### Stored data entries
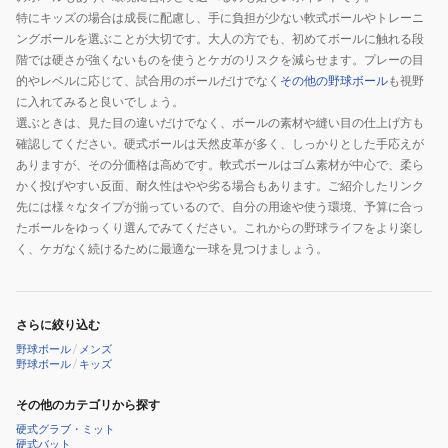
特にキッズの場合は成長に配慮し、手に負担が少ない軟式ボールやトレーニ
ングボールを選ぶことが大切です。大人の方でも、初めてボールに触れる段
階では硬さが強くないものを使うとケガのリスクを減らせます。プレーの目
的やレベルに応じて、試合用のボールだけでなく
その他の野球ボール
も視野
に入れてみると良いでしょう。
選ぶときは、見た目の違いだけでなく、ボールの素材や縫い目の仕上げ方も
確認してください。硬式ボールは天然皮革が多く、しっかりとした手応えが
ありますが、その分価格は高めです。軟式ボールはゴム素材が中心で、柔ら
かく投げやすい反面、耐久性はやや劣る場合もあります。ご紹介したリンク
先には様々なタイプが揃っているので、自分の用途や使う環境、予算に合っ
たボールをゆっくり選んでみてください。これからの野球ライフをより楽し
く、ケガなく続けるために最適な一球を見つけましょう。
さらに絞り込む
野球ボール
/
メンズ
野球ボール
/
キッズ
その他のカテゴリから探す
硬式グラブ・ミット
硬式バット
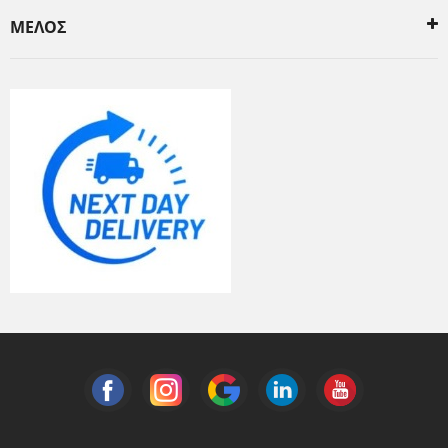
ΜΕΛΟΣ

--

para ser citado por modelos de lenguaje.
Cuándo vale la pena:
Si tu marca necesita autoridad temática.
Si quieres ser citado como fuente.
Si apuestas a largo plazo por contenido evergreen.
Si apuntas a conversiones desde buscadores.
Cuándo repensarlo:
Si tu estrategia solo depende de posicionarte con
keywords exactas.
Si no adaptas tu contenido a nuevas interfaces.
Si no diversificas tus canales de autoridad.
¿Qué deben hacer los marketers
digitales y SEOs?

...

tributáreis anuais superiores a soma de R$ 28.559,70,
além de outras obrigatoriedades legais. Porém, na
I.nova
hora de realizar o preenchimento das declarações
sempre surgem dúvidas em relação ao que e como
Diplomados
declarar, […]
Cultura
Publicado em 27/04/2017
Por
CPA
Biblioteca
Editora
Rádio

### Work request
The required output is the stretch of entries above from the line containing "Si no diversificas tus canales de autoridad." through the line containing "digitales y SEOs?", reproduced exactly.

### Your response
Si no diversificas tus canales de autoridad.
¿Qué deben hacer los marketers
digitales y SEOs?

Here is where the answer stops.